Mainly I felt like building something one day. I live in a tiny apartment, I have no room for a rack of servers nor the associated noise. And I had a stack of random leftover hard drives I didn't have a use for.
In my day jobs I frequently deal with bare metal systems in datacenters, so I want to replicate that in my homelab for better or for worse. This includes IPMI BMC/OOB connectivity, PXE booting, BIOS/UEFI stuff, hard drives and SSDs, real network routers and switches, writing tooling for all that stuff, and whatnot.
I don't need raw compute power nor storage, I just need lots of diverse systems. And since it's likely to be idle a lot of the time, it should be low power too.
A while back in 2012 I did take a HELMER drawer leftover from this project,
filled it full of 8x Raspberry Pis (1st gen), and created tinycluster
.
(https://binaryfury.wann.net/tinycluster/)
Plus the form factor of the HELMER makes it fun to come up with ideas to fit things into a compact space.
The HELMER cabinet is about 11" wide, 27" tall, and 17" deep. It fits perfectly under an IKEA desk if you have one. Other than the power and Ethernet cables coming out the back, it's pretty self contained and stays within this footprint.
I'm not really sure. I wasn't keeping track of components and hardware when I originally built it, and I've replaced and expanded things over the years. I'm hoping by writing docs I can jog my memory and pin down material cost.
I think I estimated around $300 for the HELMER cabinet, all the extra metal, acyrlic, cabling, screws, hardware, and including the 16-port switch and router. Then whatever the individual system cost, in terms of motherboard + RAM + drives.
Aside from the electronics, I think the several feet of aluminum angle stock was the most expensive part.
I did the entire initial cabinet modification and a couple of working blades in a Sunday afternoon + evening. The power wiring is what takes the longest time, but you only have to do it once.
Last time I checked when it had 9 motherboards was around 260-280 watts continuously. It varies based upon how many hard drives vs SSDs are installed, and types of motherboards. In summer it can heat up the room so sometimes I'll turn off blades I'm not actively using.

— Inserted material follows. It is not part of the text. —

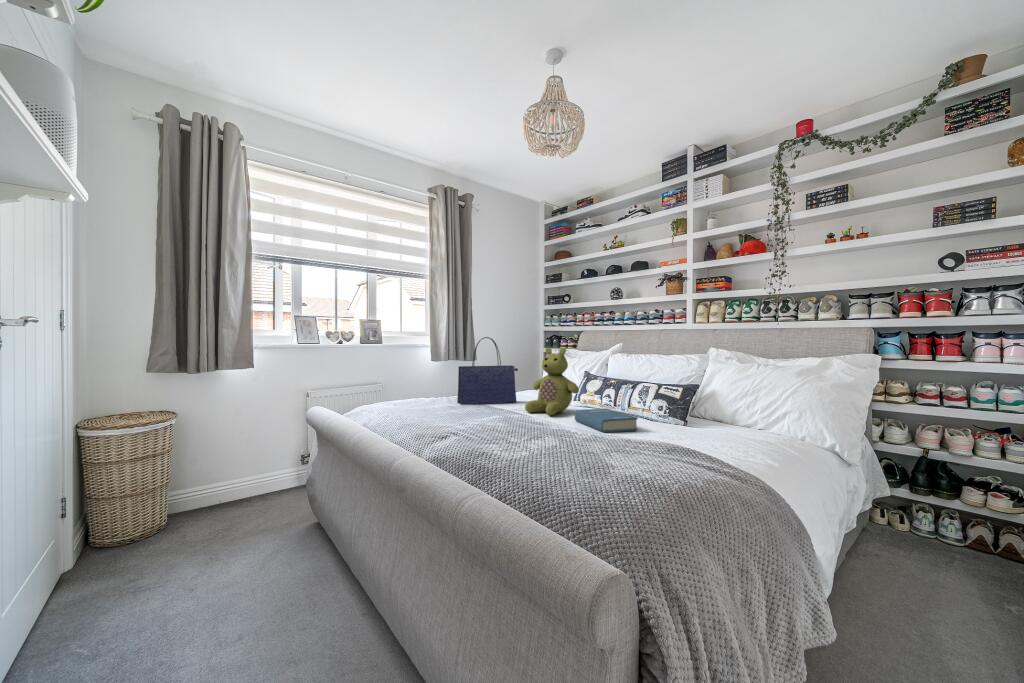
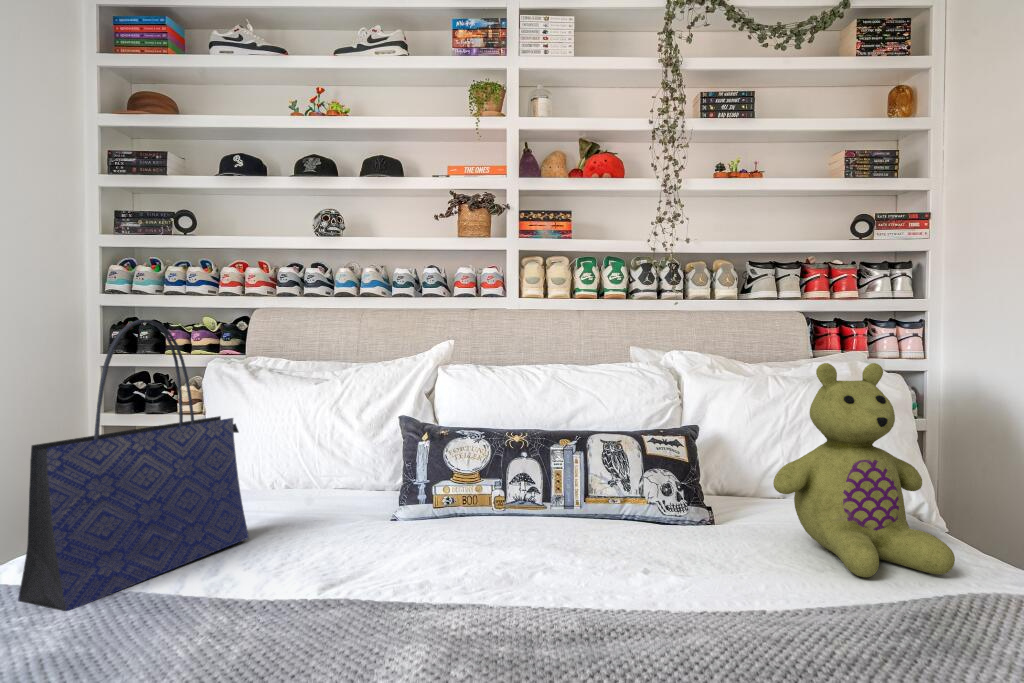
stuffed bear: present [525,347,579,415] -> present [773,363,955,577]
hardback book: present [575,409,638,433] -> none [574,518,750,605]

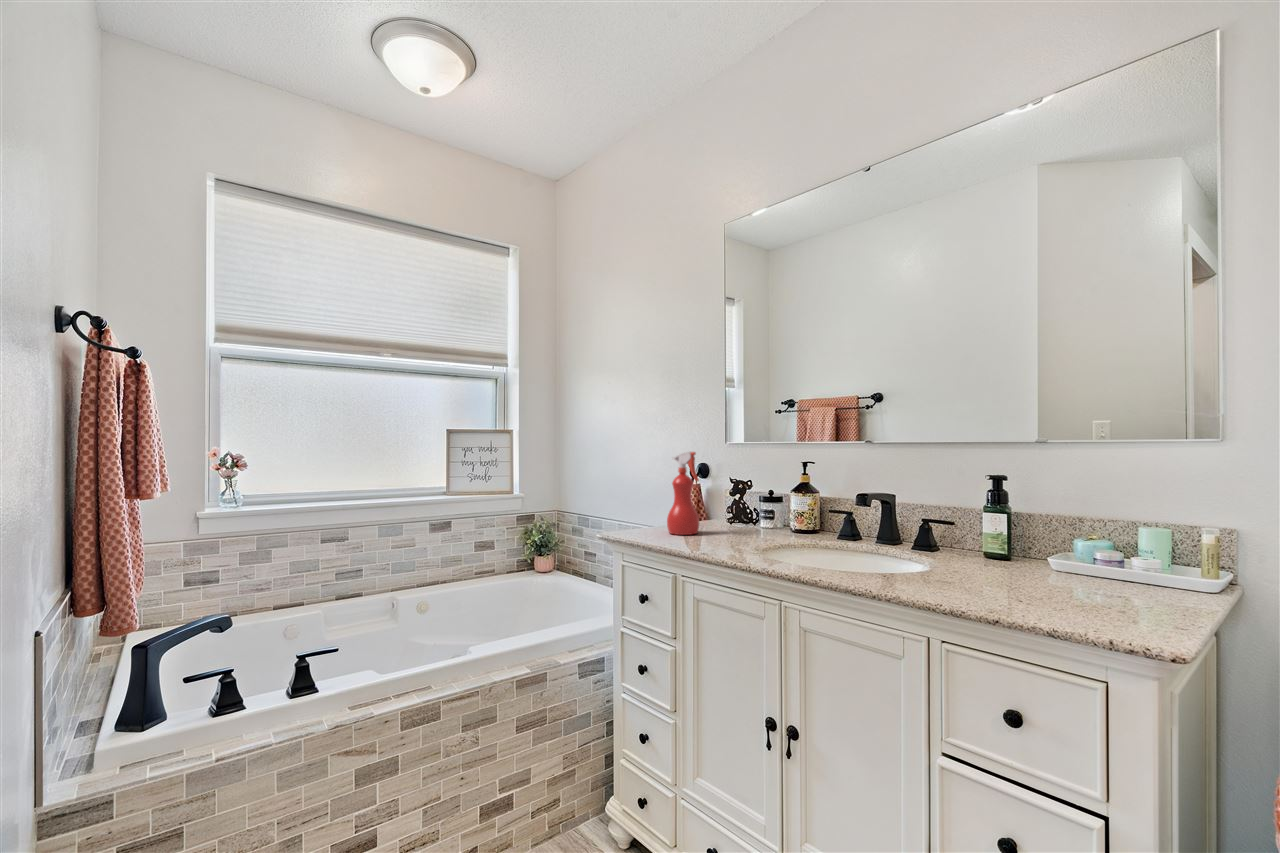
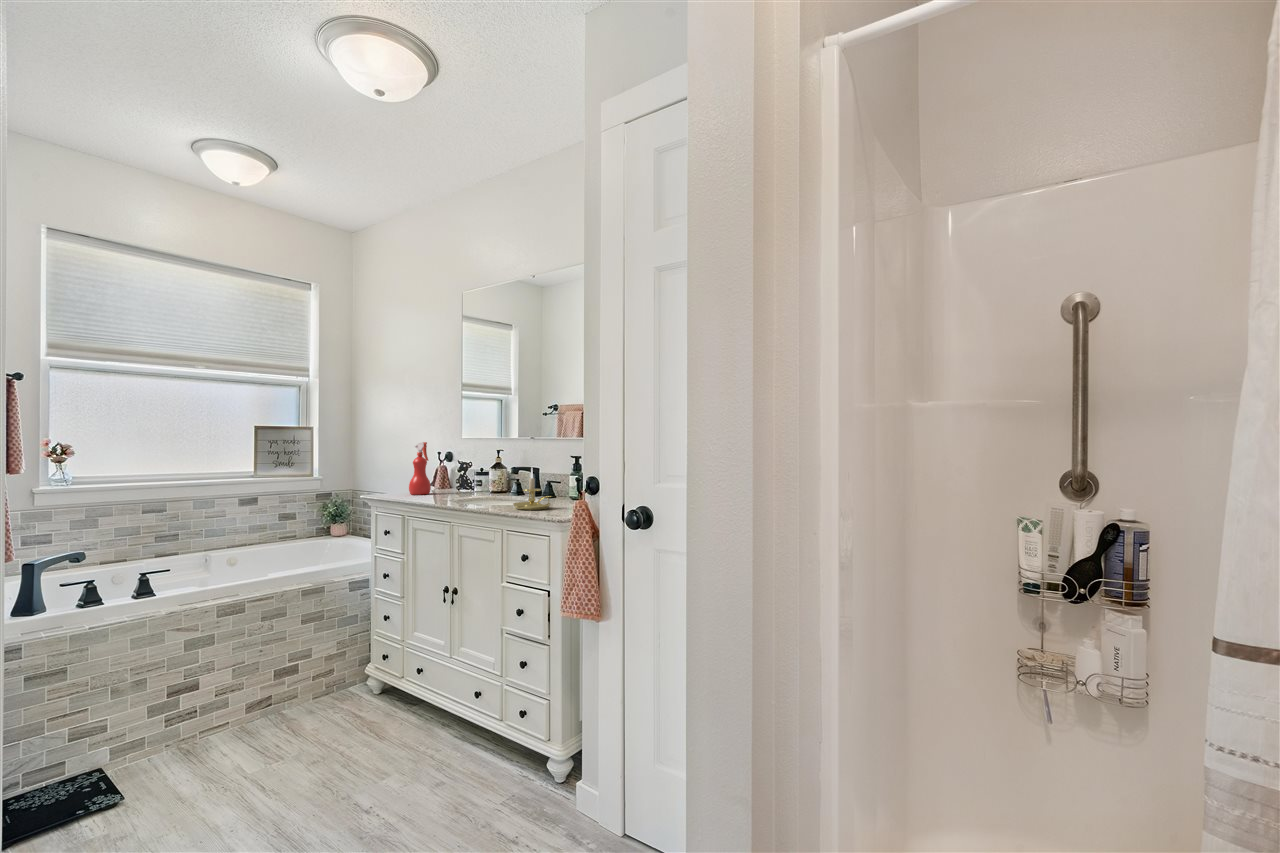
candle holder: none [944,508,1062,606] -> present [513,468,551,510]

An individual Avoton C2558 blade + SSD draws about 12.5 watts, and an older Atom 2550 + 3.5" HDD + 2.5" SSD draws about 28 watts.
Pretty quiet, I never notice it. The hard drives seeking around are about the only noise that come from it. Ironically the original goal for this was to get as quiet as possible because this is in my bedroom, now I have a circulation fan and HEPA air filter running all the time which are considerably louder.
The main thing is using mini-ITX form factor, as they're the only thing that fits with room for the drives. There's an assortment, altho usually almost all are embedded Intel Atom motherboards, either older D2500s or a couple of newer Avoton D2550s from Supermicro. There's a couple of old Pentium E6500s in there too that I bought from surplus.
Some motherboards have built-in 12 VDC inputs which could save using a PicoPSU. I considered them, but then I wouldn't be able to power dual hard drives.